▶ [SELECTED EXTRACT]
——

Traditionally, ISO 27001-related tasks have been performed manually; documents are stored in network file folders or process owner local drives and tasks are managed through spreadsheets, documents and email.

It is nearly impossible for global, digital businesses to keep up using a manual approach, given the complexity of information security programs, the expanding reliance on supply chains and outsourcing, and the criticality of data and IT systems.


The pain points become acute when it is time for auditors to assess a company’s operations. Scrambling to pull together the proper documentation is a time-consuming hunt that distracts staff from core functions and operational improvement work.

An inability to efficiently prove compliance, of course, increases the likelihood of failing an audit.

This dynamic is disastrous enough for mandatory regulations like HIPAA and SOX. When it comes to voluntary standards like ISO 27001, failed audits, runarounds, and tedious tasks kill stakeholder enthusiasm and make it impossible to gain traction.


How can you bring focus and efficiency to your ISMS efforts, so you can build momentum towards certification? The key is to streamline, centralize, and automate.

As a first step, consider your current processes to document and manage ISMS processes. If they are performed through manual ad hoc processes, then departmental segmentation, duplicated efforts, lack of visibility and accountability, and wasted resources are sure to follow.


Integrated systems deliver lasting benefits

This is why a governance, risk management and compliance (GRC) technology platform is so critical to successful ISMS initiatives and efficient compliance programs. These enterprise software suites are comprised of interoperable tools that all types of organizations deploy to help manage risk, demonstrate regulatory compliance, automate business processes, and prepare for audits.


Streamlined documentation and automated tracking are key features of these tools. When a task (e.g., inventory, assessment, remediation workflow, exceptions approval, policy review, etc.) is performed within the tool, the tool automatically retains the required evidence, allowing GRC teams to gain significant efficiencies.

In contrast, if you’re performing or documenting that task in Excel, it’s nearly impossible to show when or by whom that task was completed.


GRC platforms do far more than establish evidence repositories. They support the work of integrating processes, policies, and controls across departments and business units, which is essential to extending comprehensive risk management throughout the value chain.

——

▶ [SOURCE DATA]
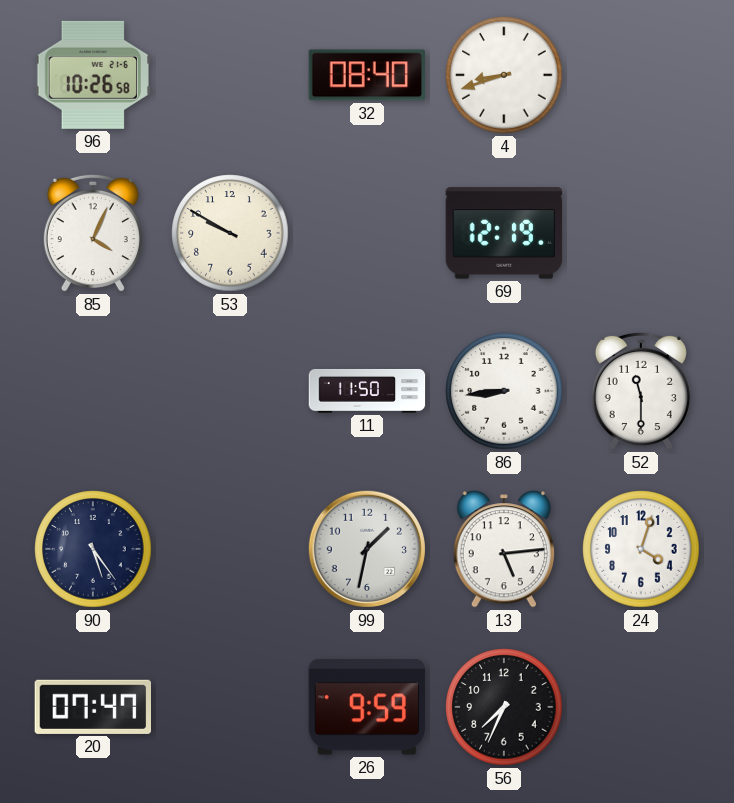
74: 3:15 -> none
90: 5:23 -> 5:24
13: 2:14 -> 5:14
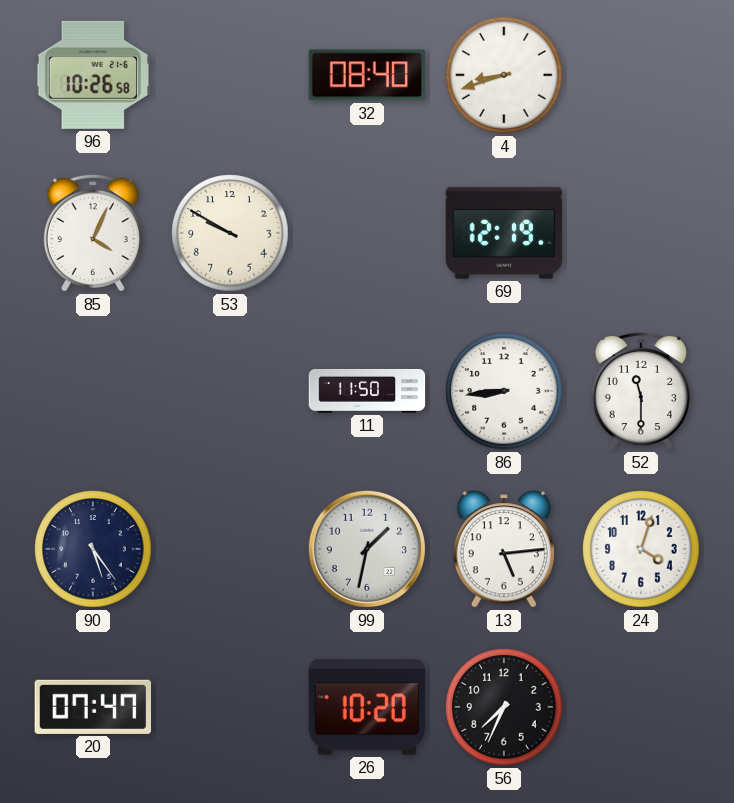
26: 9:59 -> 10:20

——

▶ [TO BE DONE]
(1) In the ISO 27001 passage, restate word for word the part starting with "Integrated systems deliver" and going on through "task was completed.".
(2) According to the ISO 27001 passage, where have documents traditionally been stored?
(3) Extend the ISO 27001 passage, picking up after its final sentence.

▶ [ANSWER SET]
(1)
Integrated systems deliver lasting benefits

This is why a governance, risk management and compliance (GRC) technology platform is so critical to successful ISMS initiatives and efficient compliance programs. These enterprise software suites are comprised of interoperable tools that all types of organizations deploy to help manage risk, demonstrate regulatory compliance, automate business processes, and prepare for audits.


Streamlined documentation and automated tracking are key features of these tools. When a task (e.g., inventory, assessment, remediation workflow, exceptions approval, policy review, etc.) is performed within the tool, the tool automatically retains the required evidence, allowing GRC teams to gain significant efficiencies.

In contrast, if you’re performing or documenting that task in Excel, it’s nearly impossible to show when or by whom that task was completed.

(2) In network file folders or on process owner local drives.

(3)
Digitally linking processes to risks you identify, to policies you create, and to control procedures you administer weaves a tighter web of protection and oversight. I see the “shall” requirement statements — the standards set by ISO 27001 and other security and risk management frameworks — as objectives.

The processes, procedures, and controls you put in place and maintain with the help of a GRC platform determine if you will achieve those objectives, and how expedient you’ll be getting there.
GRC as instrumental

GRC platforms, when combined with sufficient staff and expertise and supported from the top down, are instrumental in many ways. Whether your organization is building an ISMS from the ground up, seeking a better method for managing and integrating security and risk activities, or trying to streamline the audit process after certification, manual processes will no longer suffice.

Your team can leverage a GRC platform’s capabilities to manage regulatory requirements, policies and procedures, risk assessments, third parties, incidents, asset repositories, vulnerabilities, audits, and business continuity. When deployed across the organization, GRC technology systems facilitate collaboration, and increase visibility and accountability. A team attuned to the importance of working together to develop a world-class ISMS can reach compliance and certification more expediently with these capabilities at its disposal.
These benefits are valuable to every organization. Indeed, there are a lot of companies that will follow the ISO 27001 standards without attempting certification, but achieving the certification is the only way to provide assurance that your information security and risk management processes are compliant with the standard.

The public, legislators, and industry organizations are increasingly aware of and reactive to negative news about corporate data breaches, and individual data privacy issues.

Organizations that have built a mature ISMS that matches the standard of excellence set by the ISO will be well-positioned to sustain competitive advantage and protect their assets and reputation in the face of a myriad of challenges.

Jason Eubanks is a CRISC, ISO 27001 Lead Auditor, Principal Consultant at Lockpath, a provider of integrated risk management solutions.

ERP Migrations: Creating New GRC Exposure and Upgrade Hazards

Scott Goolik, Symmetry

Scott Goolik, Symmetry


By Scott Goolik Symmetry

Vice President of Compliance and Security Services

As anyone with an iPhone or Windows PC understands, when Apple or Microsoft issue a new software update, apps and functions that worked fine before suddenly experience degraded performance or simply do not work at all.

There is a parallel for enterprises today as they move to upgrade and migrate to the latest enterprise resource planning (ERP) software from companies like SAP and Oracle. These comprehensive software platforms act like the ‘heart and lungs’ for these companies, managing everything from the supply chain and logistics through to HR and financials.

A key part of ERP software is governance, risk and compliance (GRC) controls, in particular Segregation of Duties (SoD), which are designed to safeguard businesses, investors and customers alike.

At their primary layer, SoD and other access control measures provide checks and balances to prevent careless processes from exposing a business to risks. Taking it a step deeper, these access control measures are carefully designed, systematic rules implemented to keep people from defrauding an organization.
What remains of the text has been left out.